EXTRAIT DES DONNÉES
..............................
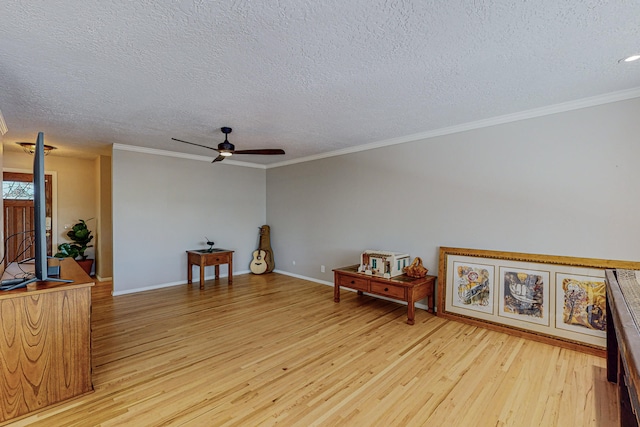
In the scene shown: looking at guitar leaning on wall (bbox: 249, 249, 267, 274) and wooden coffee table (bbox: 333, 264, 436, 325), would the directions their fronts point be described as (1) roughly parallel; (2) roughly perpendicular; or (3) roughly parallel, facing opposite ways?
roughly perpendicular

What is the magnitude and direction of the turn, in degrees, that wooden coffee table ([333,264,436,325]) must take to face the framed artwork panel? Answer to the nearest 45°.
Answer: approximately 135° to its left

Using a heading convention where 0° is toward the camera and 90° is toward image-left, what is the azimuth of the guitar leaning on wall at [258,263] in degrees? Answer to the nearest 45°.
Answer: approximately 0°

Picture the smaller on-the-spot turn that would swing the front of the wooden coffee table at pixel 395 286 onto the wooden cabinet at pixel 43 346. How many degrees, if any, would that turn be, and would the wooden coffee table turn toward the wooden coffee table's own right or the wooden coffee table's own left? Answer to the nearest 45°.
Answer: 0° — it already faces it

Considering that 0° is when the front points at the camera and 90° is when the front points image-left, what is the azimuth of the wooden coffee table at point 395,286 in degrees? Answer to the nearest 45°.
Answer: approximately 45°
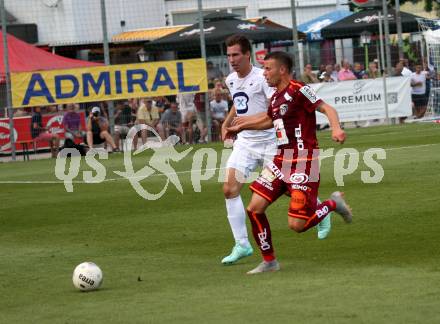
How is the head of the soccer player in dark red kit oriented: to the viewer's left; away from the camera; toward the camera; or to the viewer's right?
to the viewer's left

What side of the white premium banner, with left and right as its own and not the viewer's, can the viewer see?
front

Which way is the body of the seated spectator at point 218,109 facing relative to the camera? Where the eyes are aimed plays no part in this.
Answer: toward the camera

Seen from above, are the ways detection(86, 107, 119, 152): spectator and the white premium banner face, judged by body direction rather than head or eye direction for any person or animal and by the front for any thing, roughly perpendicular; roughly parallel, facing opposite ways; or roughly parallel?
roughly parallel

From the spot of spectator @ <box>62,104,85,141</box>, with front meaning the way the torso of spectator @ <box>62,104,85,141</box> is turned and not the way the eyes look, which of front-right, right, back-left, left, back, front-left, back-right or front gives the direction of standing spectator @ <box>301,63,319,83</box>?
left

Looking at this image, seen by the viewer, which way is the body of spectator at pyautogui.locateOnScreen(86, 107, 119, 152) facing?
toward the camera

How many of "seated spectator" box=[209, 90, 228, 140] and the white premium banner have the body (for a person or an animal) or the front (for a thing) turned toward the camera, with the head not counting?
2

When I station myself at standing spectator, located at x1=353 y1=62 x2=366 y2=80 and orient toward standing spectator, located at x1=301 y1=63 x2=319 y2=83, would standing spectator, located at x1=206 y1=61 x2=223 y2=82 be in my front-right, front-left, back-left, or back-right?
front-right

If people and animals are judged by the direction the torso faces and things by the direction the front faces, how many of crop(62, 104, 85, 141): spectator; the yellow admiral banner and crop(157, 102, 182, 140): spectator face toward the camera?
3

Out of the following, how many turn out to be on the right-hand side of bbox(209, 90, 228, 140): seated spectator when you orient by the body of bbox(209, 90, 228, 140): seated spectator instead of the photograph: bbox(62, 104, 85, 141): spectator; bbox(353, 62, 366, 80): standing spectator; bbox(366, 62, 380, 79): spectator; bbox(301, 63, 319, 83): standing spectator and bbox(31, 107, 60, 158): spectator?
2

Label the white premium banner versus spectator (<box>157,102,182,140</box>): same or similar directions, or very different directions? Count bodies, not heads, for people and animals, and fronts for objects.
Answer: same or similar directions
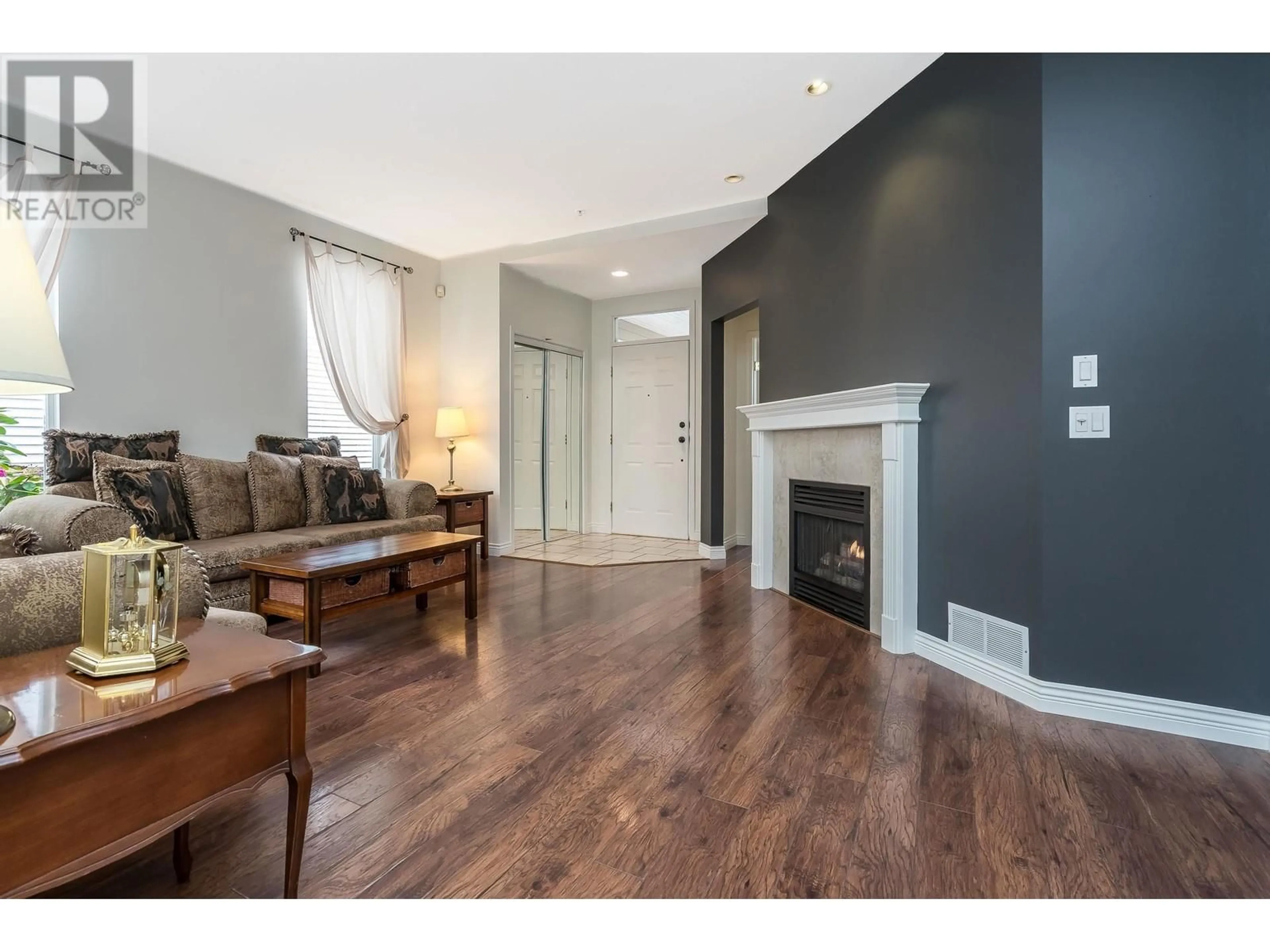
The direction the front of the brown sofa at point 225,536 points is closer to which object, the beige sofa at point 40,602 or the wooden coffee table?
the wooden coffee table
..............................
ÉNONCÉ DE L'EXERCICE
Redonnez tels quels tous les items ci-dessus, s'il vous plaît. Laissez les images de côté dans votre réponse.

RÉPONSE À L'EXERCICE
In the scene shown: looking at guitar leaning on wall (bbox: 249, 249, 267, 274) and wooden coffee table (bbox: 333, 264, 436, 325), would the directions their fronts point be described as (1) roughly parallel; (2) roughly perpendicular; or (3) roughly parallel, facing opposite ways?
roughly perpendicular

What is the magnitude and direction of the turn, in degrees, that wooden coffee table ([333,264,436,325]) must take to face the framed artwork panel? Answer to the nearest 45°.
Answer: approximately 135° to its left

Using a heading convention where 0° is toward the camera and 90° is toward image-left, what is the azimuth of the guitar leaning on wall at [258,263] in degrees? Answer to the nearest 45°.
Answer: approximately 0°

Picture the smaller on-the-spot turn that would swing the front of the wooden coffee table at pixel 395 286 onto the wooden cabinet at pixel 43 346. How many degrees, if any, would that turn be, and would the wooden coffee table turn toward the wooden coffee table's own right or the wooden coffee table's own left? Answer to the nearest 45°.
Answer: 0° — it already faces it

Considering that 0° is when the front points at the camera and 90° is when the front points image-left, what is the azimuth of the wooden coffee table at point 395,286 in degrees? Answer to the nearest 45°.
Answer: approximately 45°
How is the head of the soccer player in dark red kit oriented: to the viewer's left; away from the camera; toward the camera; or to the viewer's right?
to the viewer's left

What side of the white premium banner, with left and right as its own and not the viewer's, can the viewer see?
front

Which way is the body of the seated spectator at point 218,109 facing relative to the camera? Where the eyes are aimed plays no part in this.
Answer: toward the camera

Seen from above, are the ways detection(86, 107, 119, 152): spectator and the white premium banner face, judged by body direction rather than head or eye direction for any person or animal and by the front for any thing, roughly perpendicular; roughly parallel, facing opposite ways; or roughly parallel?
roughly parallel

From the spot of spectator @ <box>62,104,85,141</box>, with front meaning the way the torso of spectator @ <box>62,104,85,141</box> is turned and not the way the eyes look, which of front-right, right, back-left, left, back, front-left, back-right or front gives the direction of standing spectator @ <box>301,63,319,83</box>?
left

Looking at this image, seen by the viewer, which way is the body of spectator at pyautogui.locateOnScreen(86, 107, 119, 152) facing?
toward the camera

How many of "seated spectator" box=[209, 90, 228, 140] and the white premium banner have the body (for a person or an animal) or the front (for a thing) turned toward the camera, with the head not counting?
2

When I station myself at standing spectator, located at x1=353 y1=62 x2=366 y2=80 and orient toward standing spectator, located at x1=301 y1=63 x2=319 y2=83, would standing spectator, located at x1=206 y1=61 x2=223 y2=82 be in my front-right, front-left, back-left, or back-right?
front-right

If people and animals are judged by the direction the torso faces and things by the direction the front faces, how many of crop(62, 104, 85, 141): spectator; the yellow admiral banner and crop(157, 102, 182, 140): spectator face toward the camera?
3

Out of the following, how many turn out to be on the right-hand side of bbox(209, 90, 228, 140): seated spectator when you orient by the body of bbox(209, 90, 228, 140): seated spectator instead of the photograph: bbox(62, 104, 85, 141): spectator; bbox(353, 62, 366, 80): standing spectator; bbox(366, 62, 380, 79): spectator; bbox(301, 63, 319, 83): standing spectator and bbox(31, 107, 60, 158): spectator?
2

Label the white premium banner versus spectator (<box>157,102,182,140</box>): same or similar directions, or very different directions? Count bodies, not heads, for people and animals, and fronts for objects.
Answer: same or similar directions
The direction the front of the brown sofa at point 225,536 points is closer to which object, the beige sofa at point 40,602 or the wooden coffee table?
the wooden coffee table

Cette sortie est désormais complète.